# Stored items
┏━━
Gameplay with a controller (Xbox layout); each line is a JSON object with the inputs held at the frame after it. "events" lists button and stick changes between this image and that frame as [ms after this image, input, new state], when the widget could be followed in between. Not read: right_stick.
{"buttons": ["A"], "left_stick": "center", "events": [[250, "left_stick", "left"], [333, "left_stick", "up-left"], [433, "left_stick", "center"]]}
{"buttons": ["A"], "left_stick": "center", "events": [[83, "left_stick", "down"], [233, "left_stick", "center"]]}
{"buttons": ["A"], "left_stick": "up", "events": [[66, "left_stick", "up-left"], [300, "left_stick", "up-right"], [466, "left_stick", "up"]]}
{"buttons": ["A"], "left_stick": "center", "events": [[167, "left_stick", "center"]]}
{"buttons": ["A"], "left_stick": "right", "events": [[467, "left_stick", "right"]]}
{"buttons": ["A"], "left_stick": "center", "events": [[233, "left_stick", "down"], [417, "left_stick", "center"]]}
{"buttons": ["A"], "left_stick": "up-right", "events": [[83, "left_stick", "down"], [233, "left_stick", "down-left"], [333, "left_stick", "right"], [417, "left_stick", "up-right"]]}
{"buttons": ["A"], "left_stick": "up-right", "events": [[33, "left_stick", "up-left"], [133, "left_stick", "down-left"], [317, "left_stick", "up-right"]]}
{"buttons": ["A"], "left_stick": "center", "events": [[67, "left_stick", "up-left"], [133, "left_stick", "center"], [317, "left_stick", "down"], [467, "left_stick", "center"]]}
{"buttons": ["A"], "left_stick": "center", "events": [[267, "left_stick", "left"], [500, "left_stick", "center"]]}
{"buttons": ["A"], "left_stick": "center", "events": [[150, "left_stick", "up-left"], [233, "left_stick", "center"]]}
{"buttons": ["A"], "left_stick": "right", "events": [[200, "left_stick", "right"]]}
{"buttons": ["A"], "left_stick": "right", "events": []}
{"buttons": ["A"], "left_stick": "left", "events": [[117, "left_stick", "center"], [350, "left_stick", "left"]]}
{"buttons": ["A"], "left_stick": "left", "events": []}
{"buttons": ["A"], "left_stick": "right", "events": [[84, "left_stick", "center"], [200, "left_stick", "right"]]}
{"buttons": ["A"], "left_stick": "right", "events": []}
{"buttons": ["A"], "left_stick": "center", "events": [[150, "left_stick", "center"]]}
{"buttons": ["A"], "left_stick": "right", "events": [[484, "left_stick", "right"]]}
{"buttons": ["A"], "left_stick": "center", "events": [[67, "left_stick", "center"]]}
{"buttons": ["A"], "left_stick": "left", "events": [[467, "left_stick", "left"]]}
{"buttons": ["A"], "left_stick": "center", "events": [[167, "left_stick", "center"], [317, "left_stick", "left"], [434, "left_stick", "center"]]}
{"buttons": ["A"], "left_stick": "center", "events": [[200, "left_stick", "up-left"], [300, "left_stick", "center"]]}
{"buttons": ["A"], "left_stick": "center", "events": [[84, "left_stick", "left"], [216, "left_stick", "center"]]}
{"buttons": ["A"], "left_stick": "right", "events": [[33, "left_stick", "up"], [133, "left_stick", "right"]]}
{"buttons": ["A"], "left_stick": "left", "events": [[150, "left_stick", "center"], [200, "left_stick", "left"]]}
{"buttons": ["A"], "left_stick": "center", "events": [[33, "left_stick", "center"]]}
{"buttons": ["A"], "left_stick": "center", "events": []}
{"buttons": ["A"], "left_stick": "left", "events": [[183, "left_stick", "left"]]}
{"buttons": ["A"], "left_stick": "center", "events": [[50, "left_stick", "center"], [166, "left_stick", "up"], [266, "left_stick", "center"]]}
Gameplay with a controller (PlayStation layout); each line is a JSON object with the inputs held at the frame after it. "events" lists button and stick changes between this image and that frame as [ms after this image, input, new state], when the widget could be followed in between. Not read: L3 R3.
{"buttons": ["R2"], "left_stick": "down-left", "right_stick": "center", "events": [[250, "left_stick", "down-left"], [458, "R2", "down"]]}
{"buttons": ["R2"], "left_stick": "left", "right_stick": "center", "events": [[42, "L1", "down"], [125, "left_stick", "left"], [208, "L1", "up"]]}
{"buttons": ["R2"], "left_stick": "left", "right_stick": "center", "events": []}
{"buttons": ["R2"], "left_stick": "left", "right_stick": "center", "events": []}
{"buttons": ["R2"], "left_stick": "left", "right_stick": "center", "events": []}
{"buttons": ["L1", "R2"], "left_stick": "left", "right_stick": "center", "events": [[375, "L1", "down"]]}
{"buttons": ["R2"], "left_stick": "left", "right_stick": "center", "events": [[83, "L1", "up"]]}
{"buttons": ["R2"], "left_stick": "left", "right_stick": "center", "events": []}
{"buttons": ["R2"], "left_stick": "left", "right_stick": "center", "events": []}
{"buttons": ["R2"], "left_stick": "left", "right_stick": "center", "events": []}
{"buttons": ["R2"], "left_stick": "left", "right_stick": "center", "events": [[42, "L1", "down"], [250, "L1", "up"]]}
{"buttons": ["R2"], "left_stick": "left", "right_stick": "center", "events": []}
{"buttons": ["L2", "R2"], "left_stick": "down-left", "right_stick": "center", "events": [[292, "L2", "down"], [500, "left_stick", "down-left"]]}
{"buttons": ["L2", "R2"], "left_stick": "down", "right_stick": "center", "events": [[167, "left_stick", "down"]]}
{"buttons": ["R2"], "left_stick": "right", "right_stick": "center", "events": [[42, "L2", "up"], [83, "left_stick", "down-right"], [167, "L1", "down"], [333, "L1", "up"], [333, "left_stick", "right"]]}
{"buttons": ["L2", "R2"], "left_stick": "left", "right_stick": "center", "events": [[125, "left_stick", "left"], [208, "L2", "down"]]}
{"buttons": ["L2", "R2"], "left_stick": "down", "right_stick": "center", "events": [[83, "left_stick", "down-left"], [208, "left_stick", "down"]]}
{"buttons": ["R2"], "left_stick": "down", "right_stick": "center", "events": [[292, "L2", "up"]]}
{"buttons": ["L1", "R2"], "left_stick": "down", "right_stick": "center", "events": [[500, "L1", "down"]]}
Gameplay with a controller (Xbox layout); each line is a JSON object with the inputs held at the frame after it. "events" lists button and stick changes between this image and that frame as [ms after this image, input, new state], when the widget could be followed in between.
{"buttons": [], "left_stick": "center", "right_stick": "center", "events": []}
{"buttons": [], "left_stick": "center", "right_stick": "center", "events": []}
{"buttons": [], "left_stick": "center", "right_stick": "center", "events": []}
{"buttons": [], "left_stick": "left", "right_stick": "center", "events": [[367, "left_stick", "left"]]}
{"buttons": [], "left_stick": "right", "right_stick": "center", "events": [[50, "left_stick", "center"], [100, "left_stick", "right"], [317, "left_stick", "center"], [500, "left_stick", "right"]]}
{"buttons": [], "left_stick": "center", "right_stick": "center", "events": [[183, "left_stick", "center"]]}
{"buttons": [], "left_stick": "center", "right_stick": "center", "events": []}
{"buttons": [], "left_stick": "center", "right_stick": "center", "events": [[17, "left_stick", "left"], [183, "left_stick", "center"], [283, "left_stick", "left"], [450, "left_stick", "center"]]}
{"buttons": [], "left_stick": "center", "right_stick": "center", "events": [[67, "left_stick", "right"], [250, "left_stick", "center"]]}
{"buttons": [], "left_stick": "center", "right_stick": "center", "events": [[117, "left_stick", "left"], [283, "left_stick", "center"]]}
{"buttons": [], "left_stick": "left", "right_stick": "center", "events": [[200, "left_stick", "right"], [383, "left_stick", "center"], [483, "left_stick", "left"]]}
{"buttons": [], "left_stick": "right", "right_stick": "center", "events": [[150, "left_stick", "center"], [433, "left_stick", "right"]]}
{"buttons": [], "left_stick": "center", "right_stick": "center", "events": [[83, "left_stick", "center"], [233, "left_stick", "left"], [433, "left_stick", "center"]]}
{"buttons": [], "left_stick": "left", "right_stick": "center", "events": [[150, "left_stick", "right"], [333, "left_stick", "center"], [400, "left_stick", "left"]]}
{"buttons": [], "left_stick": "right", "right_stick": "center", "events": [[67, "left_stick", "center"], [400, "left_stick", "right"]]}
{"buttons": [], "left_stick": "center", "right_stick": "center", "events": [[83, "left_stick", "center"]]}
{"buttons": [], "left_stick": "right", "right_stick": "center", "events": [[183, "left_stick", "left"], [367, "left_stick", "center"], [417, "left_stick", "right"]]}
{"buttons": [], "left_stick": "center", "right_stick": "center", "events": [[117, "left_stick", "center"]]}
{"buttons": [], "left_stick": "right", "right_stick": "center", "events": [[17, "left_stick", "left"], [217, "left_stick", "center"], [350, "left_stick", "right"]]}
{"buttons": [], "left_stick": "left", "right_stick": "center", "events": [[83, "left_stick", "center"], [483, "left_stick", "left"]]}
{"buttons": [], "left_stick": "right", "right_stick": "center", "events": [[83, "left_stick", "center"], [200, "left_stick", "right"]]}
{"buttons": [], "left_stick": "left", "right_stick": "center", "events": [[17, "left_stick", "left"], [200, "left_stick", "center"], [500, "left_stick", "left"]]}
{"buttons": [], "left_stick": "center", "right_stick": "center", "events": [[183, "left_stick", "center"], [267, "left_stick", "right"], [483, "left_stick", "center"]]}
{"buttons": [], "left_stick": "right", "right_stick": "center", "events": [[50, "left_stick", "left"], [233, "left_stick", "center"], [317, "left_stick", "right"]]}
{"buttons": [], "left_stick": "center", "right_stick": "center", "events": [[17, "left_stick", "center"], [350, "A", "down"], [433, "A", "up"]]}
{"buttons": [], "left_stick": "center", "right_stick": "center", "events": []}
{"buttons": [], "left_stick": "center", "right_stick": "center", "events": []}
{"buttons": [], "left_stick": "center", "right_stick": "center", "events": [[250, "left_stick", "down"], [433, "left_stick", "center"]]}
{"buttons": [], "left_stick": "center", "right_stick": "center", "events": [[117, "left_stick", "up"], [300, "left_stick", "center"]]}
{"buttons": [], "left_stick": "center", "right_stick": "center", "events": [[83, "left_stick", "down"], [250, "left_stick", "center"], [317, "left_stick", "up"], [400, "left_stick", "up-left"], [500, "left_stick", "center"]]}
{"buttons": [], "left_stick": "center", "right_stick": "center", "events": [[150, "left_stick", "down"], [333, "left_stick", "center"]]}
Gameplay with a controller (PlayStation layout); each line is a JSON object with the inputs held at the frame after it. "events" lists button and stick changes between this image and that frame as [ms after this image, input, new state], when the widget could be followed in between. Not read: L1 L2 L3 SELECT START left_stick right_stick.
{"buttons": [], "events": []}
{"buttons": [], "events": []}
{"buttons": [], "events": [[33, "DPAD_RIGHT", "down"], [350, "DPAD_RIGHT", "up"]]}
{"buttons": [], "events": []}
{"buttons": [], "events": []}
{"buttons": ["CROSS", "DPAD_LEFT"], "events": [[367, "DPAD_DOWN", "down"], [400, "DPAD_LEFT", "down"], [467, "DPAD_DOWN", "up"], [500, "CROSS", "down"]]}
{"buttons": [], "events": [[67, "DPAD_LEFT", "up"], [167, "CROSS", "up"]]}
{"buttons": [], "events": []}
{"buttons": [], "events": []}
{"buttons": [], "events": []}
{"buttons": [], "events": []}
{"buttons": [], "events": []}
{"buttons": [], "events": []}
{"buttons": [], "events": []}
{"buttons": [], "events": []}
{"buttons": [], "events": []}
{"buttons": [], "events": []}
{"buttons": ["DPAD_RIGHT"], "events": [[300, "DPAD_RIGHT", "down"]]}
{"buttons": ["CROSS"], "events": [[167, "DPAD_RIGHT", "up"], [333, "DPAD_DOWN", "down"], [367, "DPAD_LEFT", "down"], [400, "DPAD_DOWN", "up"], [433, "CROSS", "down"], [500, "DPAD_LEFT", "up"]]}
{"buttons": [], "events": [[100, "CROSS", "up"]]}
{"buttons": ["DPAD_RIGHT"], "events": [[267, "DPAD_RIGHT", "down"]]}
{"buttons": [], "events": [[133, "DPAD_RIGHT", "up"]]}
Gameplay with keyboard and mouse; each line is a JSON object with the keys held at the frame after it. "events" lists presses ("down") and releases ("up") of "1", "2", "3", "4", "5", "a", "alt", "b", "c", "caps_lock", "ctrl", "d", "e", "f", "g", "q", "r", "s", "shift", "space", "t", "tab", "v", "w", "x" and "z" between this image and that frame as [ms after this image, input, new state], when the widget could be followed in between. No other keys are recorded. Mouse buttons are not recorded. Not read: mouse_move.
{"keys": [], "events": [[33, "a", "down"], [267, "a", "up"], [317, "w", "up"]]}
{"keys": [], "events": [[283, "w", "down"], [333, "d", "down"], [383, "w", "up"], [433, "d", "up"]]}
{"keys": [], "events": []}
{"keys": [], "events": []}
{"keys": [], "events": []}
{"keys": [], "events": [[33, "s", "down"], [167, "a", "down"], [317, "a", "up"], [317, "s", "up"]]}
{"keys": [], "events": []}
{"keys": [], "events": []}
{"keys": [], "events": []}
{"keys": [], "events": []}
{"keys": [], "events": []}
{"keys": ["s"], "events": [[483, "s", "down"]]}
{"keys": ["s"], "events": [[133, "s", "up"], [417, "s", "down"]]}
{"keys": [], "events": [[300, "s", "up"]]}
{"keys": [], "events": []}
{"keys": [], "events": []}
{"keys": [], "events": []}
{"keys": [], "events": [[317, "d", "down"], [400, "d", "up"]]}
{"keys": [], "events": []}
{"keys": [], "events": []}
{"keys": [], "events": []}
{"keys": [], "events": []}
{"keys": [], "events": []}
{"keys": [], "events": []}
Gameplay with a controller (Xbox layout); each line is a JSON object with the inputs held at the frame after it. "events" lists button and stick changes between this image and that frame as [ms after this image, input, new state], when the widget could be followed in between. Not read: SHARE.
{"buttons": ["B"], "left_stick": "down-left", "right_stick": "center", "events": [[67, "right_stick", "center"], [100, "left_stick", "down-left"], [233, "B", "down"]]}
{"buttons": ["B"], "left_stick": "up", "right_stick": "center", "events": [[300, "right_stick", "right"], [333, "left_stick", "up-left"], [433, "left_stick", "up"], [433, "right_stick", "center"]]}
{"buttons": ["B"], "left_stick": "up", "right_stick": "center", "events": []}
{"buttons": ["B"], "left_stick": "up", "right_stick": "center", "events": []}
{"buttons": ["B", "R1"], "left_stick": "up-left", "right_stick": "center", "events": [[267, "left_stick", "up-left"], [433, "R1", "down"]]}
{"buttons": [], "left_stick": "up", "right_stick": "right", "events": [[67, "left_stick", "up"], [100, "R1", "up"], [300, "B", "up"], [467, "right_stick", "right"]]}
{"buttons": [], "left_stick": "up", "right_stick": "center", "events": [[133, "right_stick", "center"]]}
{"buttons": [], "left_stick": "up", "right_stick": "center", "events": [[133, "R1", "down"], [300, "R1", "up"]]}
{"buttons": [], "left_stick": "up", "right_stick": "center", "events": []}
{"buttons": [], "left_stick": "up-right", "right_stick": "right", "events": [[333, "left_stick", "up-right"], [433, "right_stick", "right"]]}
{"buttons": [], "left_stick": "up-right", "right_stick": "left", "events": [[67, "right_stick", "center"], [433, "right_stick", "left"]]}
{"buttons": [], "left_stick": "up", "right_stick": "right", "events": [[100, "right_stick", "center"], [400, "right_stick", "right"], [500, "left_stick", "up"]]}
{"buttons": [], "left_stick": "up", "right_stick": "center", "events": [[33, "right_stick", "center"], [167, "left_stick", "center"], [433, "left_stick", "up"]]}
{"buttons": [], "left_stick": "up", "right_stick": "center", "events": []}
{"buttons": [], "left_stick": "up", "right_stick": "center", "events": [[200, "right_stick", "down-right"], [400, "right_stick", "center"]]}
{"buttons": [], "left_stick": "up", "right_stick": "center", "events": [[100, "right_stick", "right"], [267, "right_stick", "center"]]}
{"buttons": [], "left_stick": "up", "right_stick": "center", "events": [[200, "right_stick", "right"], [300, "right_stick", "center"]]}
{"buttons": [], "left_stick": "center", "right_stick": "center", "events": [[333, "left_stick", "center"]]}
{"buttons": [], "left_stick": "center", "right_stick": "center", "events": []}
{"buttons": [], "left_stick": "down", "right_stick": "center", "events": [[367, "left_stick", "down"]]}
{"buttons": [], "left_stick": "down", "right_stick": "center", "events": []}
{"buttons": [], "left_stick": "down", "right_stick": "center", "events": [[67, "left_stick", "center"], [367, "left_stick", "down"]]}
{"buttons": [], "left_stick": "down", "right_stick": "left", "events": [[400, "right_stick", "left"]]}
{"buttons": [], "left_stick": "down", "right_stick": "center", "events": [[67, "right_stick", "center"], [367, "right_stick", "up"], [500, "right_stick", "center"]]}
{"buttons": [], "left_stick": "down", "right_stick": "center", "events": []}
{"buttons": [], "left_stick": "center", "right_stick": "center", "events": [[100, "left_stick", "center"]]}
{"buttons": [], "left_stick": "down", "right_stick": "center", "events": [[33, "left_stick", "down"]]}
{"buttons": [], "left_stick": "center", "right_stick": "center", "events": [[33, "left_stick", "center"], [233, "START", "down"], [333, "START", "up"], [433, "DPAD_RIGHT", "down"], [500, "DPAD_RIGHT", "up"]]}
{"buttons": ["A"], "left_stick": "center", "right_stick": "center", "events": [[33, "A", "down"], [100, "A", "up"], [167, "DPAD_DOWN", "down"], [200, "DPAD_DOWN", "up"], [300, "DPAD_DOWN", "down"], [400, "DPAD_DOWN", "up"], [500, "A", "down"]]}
┗━━
# TO DO
If a line in the records includes the string "CROSS", copy it.

# OUTPUT OF THE TASK
{"buttons": ["CROSS", "DPAD_LEFT"], "events": [[367, "DPAD_DOWN", "down"], [400, "DPAD_LEFT", "down"], [467, "DPAD_DOWN", "up"], [500, "CROSS", "down"]]}
{"buttons": [], "events": [[67, "DPAD_LEFT", "up"], [167, "CROSS", "up"]]}
{"buttons": ["CROSS"], "events": [[167, "DPAD_RIGHT", "up"], [333, "DPAD_DOWN", "down"], [367, "DPAD_LEFT", "down"], [400, "DPAD_DOWN", "up"], [433, "CROSS", "down"], [500, "DPAD_LEFT", "up"]]}
{"buttons": [], "events": [[100, "CROSS", "up"]]}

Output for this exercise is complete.